**What is being asked:** For the listing below, how many lines contain the word "Right"? Answer with only that figure.

++++ Data records ++++

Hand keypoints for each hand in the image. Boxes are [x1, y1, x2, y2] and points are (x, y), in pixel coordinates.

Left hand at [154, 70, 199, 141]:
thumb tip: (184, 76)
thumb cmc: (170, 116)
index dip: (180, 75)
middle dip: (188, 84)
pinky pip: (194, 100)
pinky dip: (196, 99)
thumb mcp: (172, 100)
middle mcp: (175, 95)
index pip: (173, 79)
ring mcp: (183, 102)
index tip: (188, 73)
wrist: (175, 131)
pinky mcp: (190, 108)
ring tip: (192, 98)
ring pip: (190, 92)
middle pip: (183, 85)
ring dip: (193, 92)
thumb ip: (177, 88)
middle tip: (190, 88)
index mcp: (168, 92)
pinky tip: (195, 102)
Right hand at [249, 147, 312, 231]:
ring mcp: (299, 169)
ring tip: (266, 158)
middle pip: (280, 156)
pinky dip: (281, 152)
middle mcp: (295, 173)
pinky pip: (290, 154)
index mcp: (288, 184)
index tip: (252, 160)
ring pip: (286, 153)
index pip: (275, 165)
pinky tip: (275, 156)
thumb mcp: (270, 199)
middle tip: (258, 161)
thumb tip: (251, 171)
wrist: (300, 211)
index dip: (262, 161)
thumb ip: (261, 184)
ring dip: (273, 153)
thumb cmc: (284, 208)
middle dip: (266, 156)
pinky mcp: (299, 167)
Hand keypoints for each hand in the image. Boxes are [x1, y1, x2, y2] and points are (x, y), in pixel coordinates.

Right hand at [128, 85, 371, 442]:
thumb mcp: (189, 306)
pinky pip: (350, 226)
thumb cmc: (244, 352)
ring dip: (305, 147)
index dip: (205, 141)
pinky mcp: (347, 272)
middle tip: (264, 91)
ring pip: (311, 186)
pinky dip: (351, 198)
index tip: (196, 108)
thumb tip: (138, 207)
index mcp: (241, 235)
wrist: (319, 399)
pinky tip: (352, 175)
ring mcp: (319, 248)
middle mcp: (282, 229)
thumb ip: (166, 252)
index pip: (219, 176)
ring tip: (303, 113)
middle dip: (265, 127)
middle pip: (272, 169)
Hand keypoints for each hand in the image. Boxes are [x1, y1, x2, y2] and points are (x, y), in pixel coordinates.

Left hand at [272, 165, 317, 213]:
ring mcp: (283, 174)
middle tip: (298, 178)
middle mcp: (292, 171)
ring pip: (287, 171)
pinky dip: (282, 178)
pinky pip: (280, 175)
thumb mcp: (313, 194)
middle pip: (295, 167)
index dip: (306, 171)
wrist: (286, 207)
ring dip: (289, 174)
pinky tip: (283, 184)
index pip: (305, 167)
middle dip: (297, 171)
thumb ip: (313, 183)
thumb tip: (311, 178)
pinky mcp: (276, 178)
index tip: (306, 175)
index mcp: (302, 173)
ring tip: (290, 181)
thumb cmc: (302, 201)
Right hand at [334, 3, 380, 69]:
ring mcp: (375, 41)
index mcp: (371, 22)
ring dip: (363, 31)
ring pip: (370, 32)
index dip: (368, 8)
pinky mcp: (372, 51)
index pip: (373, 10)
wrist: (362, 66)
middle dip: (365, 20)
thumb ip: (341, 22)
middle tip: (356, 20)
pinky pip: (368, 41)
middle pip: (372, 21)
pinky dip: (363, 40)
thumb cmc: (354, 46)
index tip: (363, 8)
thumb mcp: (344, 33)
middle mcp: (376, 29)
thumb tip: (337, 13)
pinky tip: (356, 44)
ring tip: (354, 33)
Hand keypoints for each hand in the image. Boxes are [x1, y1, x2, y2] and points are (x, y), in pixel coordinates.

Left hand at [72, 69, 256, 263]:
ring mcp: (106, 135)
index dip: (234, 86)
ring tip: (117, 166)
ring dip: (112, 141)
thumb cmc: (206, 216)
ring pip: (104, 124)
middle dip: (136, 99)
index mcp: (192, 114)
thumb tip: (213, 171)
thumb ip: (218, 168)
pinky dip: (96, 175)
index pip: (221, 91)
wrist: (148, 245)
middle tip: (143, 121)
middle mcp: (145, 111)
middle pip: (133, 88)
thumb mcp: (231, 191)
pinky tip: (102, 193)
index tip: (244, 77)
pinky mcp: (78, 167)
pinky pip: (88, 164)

++++

**Exercise output:** 3